Monday, June 4, 2007

No Room in the Cells

It seems most countries are having a building boom in prisons. About nine million people fill the world’s prisons at any one time with the United States leading the field. These numbers continue to grow everywhere and there are never enough cells.

In Britain it has created such a difficult situation that the Home Secretary recently took the unusual step of writing directly to the country’s judges warning them that the prisons were getting too full and would they kindly try to reduce the number of criminals being sentenced to prison. While the intention was good, the result was disastrous. As a consequence many judges have become more lenient with their sentences and guess which criminals gained the benefit? No prizes for guessing that it was the child sex offenders.

One persistent Welsh sex offender who had been caught with a large number of obscene images of child sex abuse was released with a suspended sentence instead of the expected prison sentence. Leaving the court the abuser told the press that he had been rather lucky. Such decisions reflect the attitude shown by judges in many countries. Faced each day with murder, theft and horrific crimes there appears to be a feeling that a known sex abuser with a large collection of appalling images of violent child sex abuse is actually committing a lesser crime than burglars and thieves.

There are two compelling reasons why this attitude has to stop.
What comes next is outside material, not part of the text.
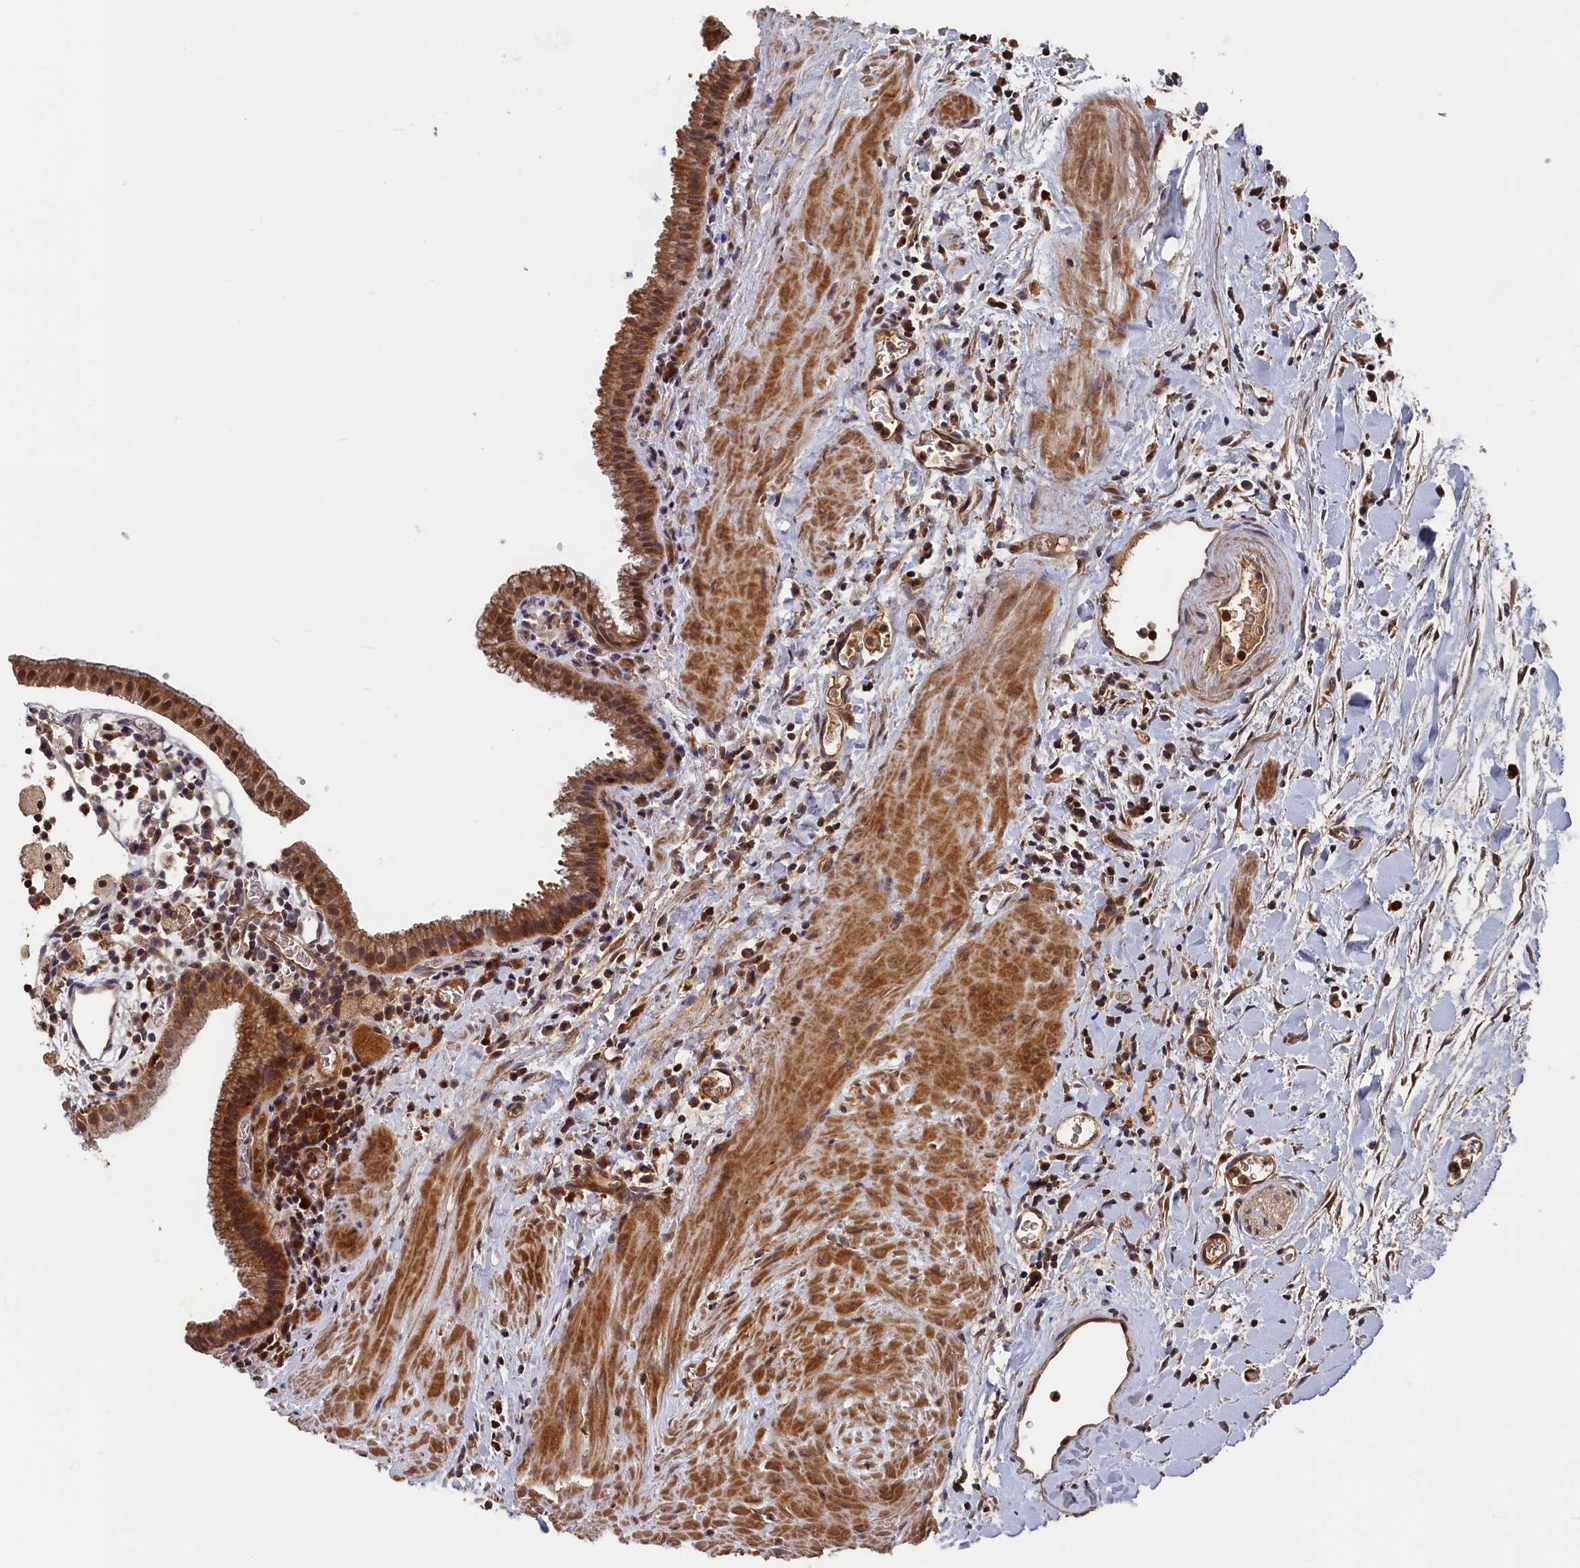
{"staining": {"intensity": "moderate", "quantity": ">75%", "location": "cytoplasmic/membranous"}, "tissue": "gallbladder", "cell_type": "Glandular cells", "image_type": "normal", "snomed": [{"axis": "morphology", "description": "Normal tissue, NOS"}, {"axis": "topography", "description": "Gallbladder"}], "caption": "A brown stain labels moderate cytoplasmic/membranous staining of a protein in glandular cells of normal human gallbladder.", "gene": "RMI2", "patient": {"sex": "male", "age": 78}}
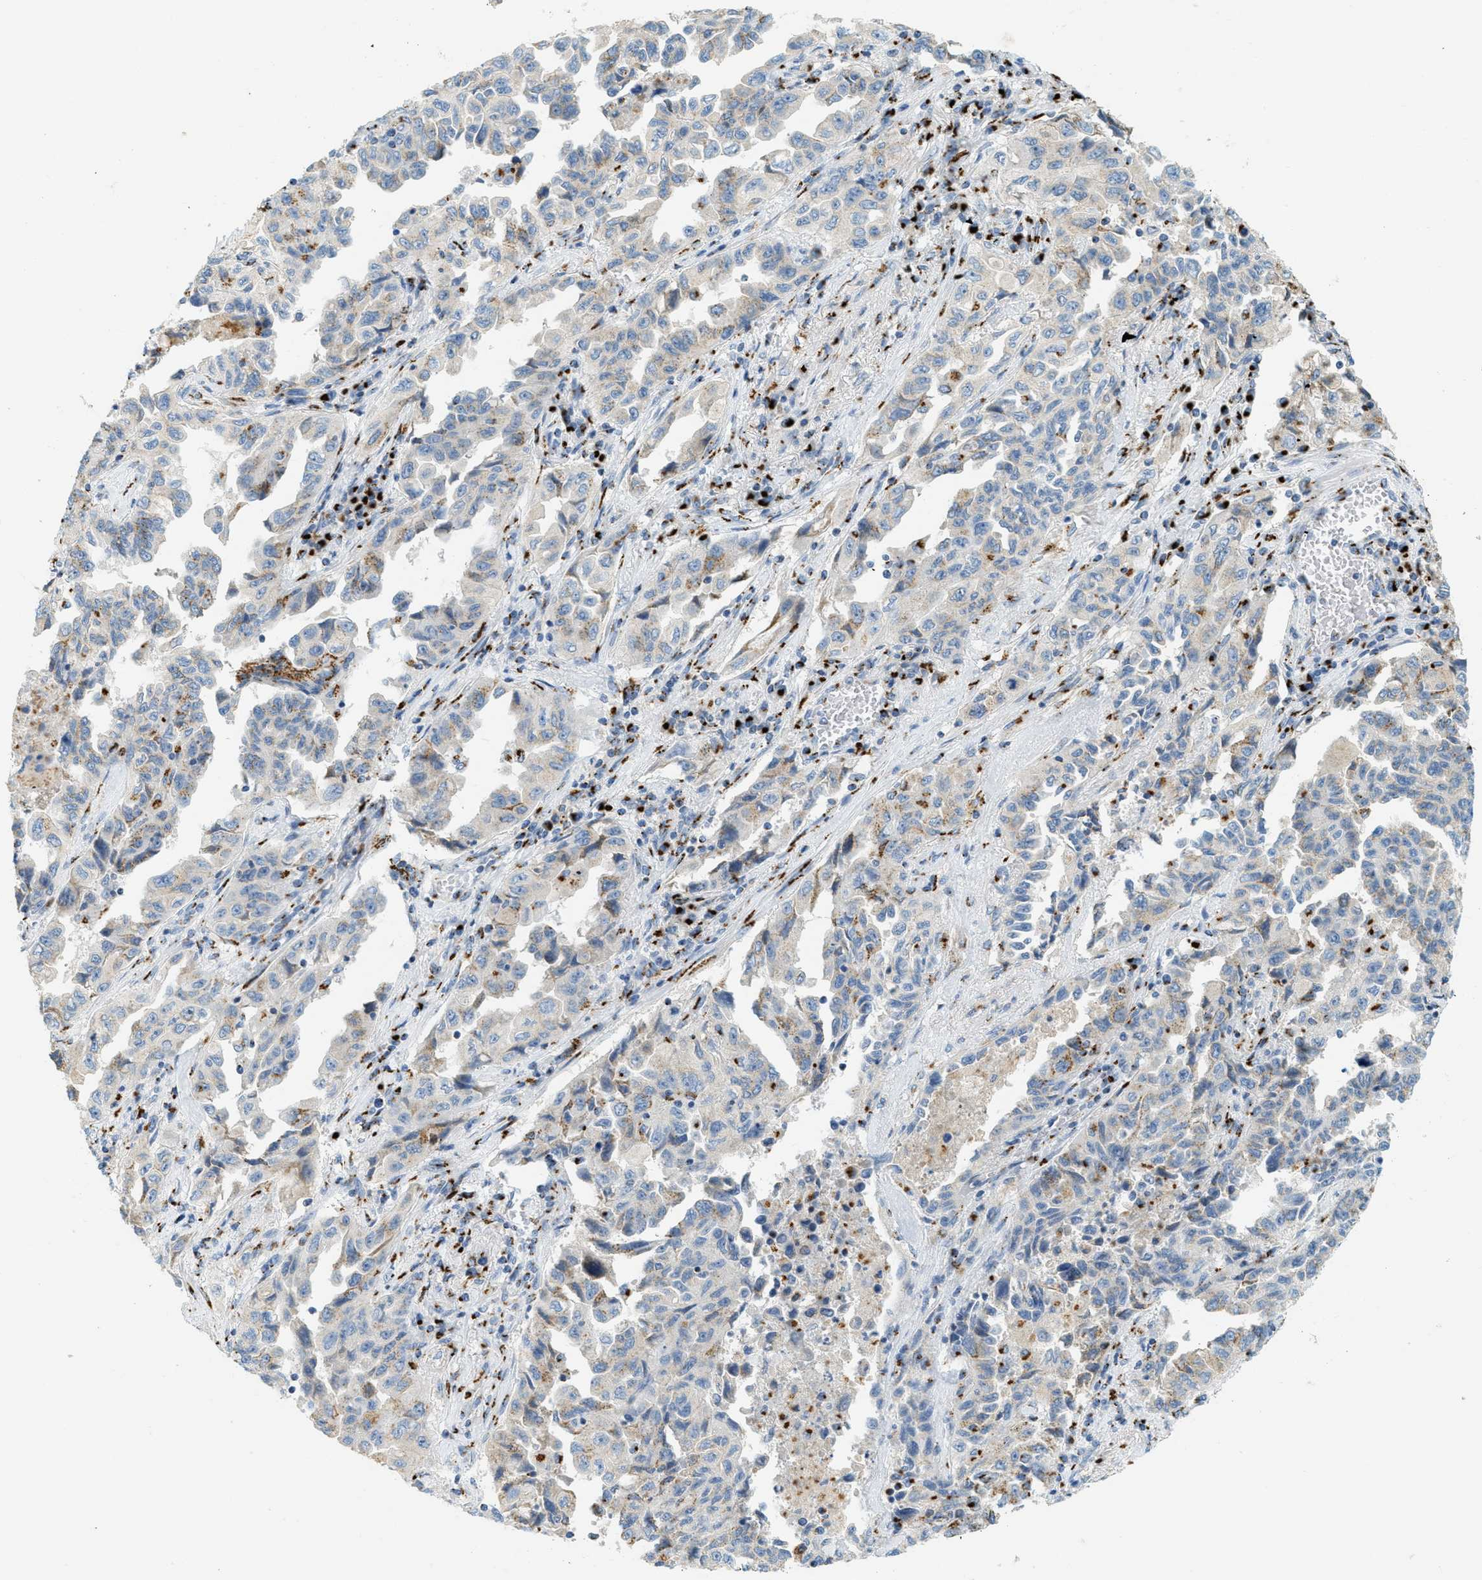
{"staining": {"intensity": "weak", "quantity": "25%-75%", "location": "cytoplasmic/membranous"}, "tissue": "lung cancer", "cell_type": "Tumor cells", "image_type": "cancer", "snomed": [{"axis": "morphology", "description": "Adenocarcinoma, NOS"}, {"axis": "topography", "description": "Lung"}], "caption": "Immunohistochemical staining of lung cancer exhibits low levels of weak cytoplasmic/membranous positivity in approximately 25%-75% of tumor cells.", "gene": "ENTPD4", "patient": {"sex": "female", "age": 51}}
The first is that sex offenders are a continuing threat to the most vulnerable members of society. Society must protect its children from abusers in their midst and regrettably prison appears to be the only effective way this can be done.

The second reason is that prison forces the abuser to face some of the consequences of his crime and gives a chance to change some of his patterns of behaviour. While prison rehabilitation courses have often been less successful than desired at least they have enabled some offenders to control their drive to abuse and that has to be a plus.

Prison reform is needed – but not by increased tolerance of child sex abuse.